Redecorated and relaunched as the Culture Café earlier this year, it would be hard to mistake the theatre bar for any other Kingston venue.  The brutalist architecture of bare concrete walls and exposed metal piping is offset by pot plants and a flower on every table. 

The high ceiling and massive plate glass windows make it light and spacious – or cold and empty, depending on your mood – but the less than scenic view is Wagamama chefs over the road taking their fag breaks.


The Culture Café strives hard to live up to its name, with an impressive array of magazines ranging from BBC History to Glamour, and iPod User to Time Out, as well as the national broadsheets.  Regularly changing art exhibits decorate the walls, while regular free jazz concerts lend the stark space a more bohemian feel. 

There are scrabble, chess and draughts sets, and if you pick your day you can even indulge in a little star-spotting.  Is that Sir Peter Hall, founder of the Royal Shakepeare Company, over there?  Or Nasty Nick Cotton from EastEnders at the bar?  Or Fawlty Towers’ Prunella Scales sitting behind you?


The bar is more of a place to sip wine than down a pint. Wine starts at £12.95 a bottle, before the student discount. The beers are bottled, costing £3 upwards.

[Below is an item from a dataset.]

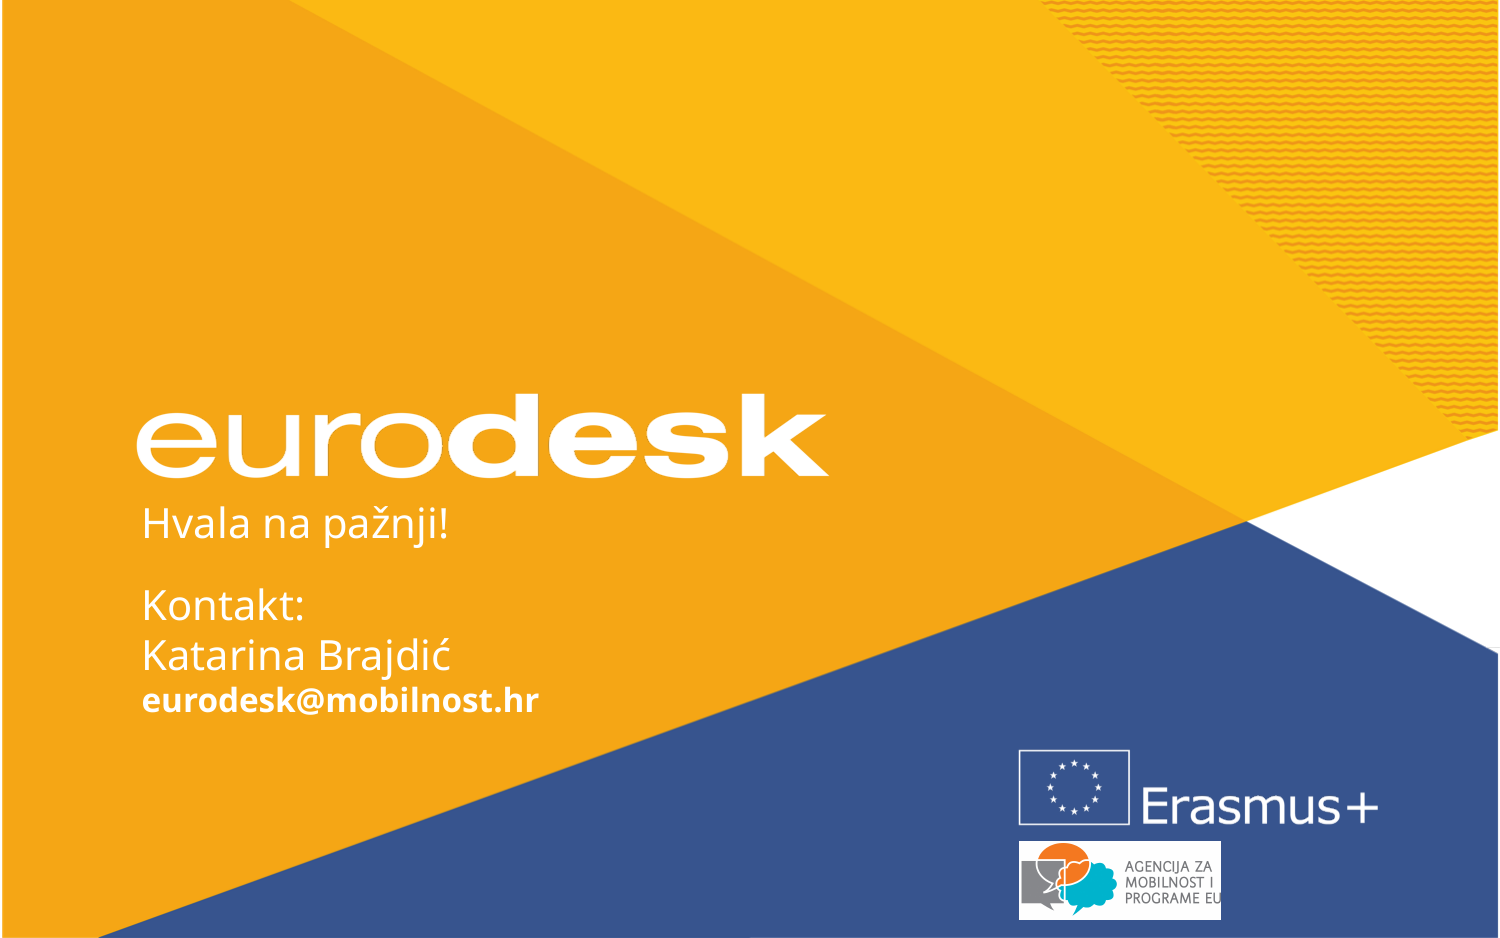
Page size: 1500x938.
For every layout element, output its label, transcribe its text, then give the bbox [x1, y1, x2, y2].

And for £3 you can enjoy a glass of seasonal spicy mulled wine.

 

culture cafe 2
If you want lunch, the range of pre-prepared sandwiches include minted land, brie and cranberry, chicken tikka panini or roast beef baguette. 

If you are more in the mood for a mid-afternoon break, the home-made cakes and fair trade coffees, starting at £1.90, make a nice snack.
The Culture Café is trying hard to be an all-day venue, rather than just catering for the pre-performance crowd.  

 

For students it probably works best as a quiet place to lose yourself in a magazine or have a civilised game of scrabble over a glass of wine.


And given that the university is one of the biggest investors in the Rose Theatre, the 25 per cent student discount means that even the least theatrically-inclined student can get something in return for their money.


The Culture Café is a five minute walk from the Penrhyn Road campus at 24-26 High Street Kingston, and is open from 10am Monday to Saturday.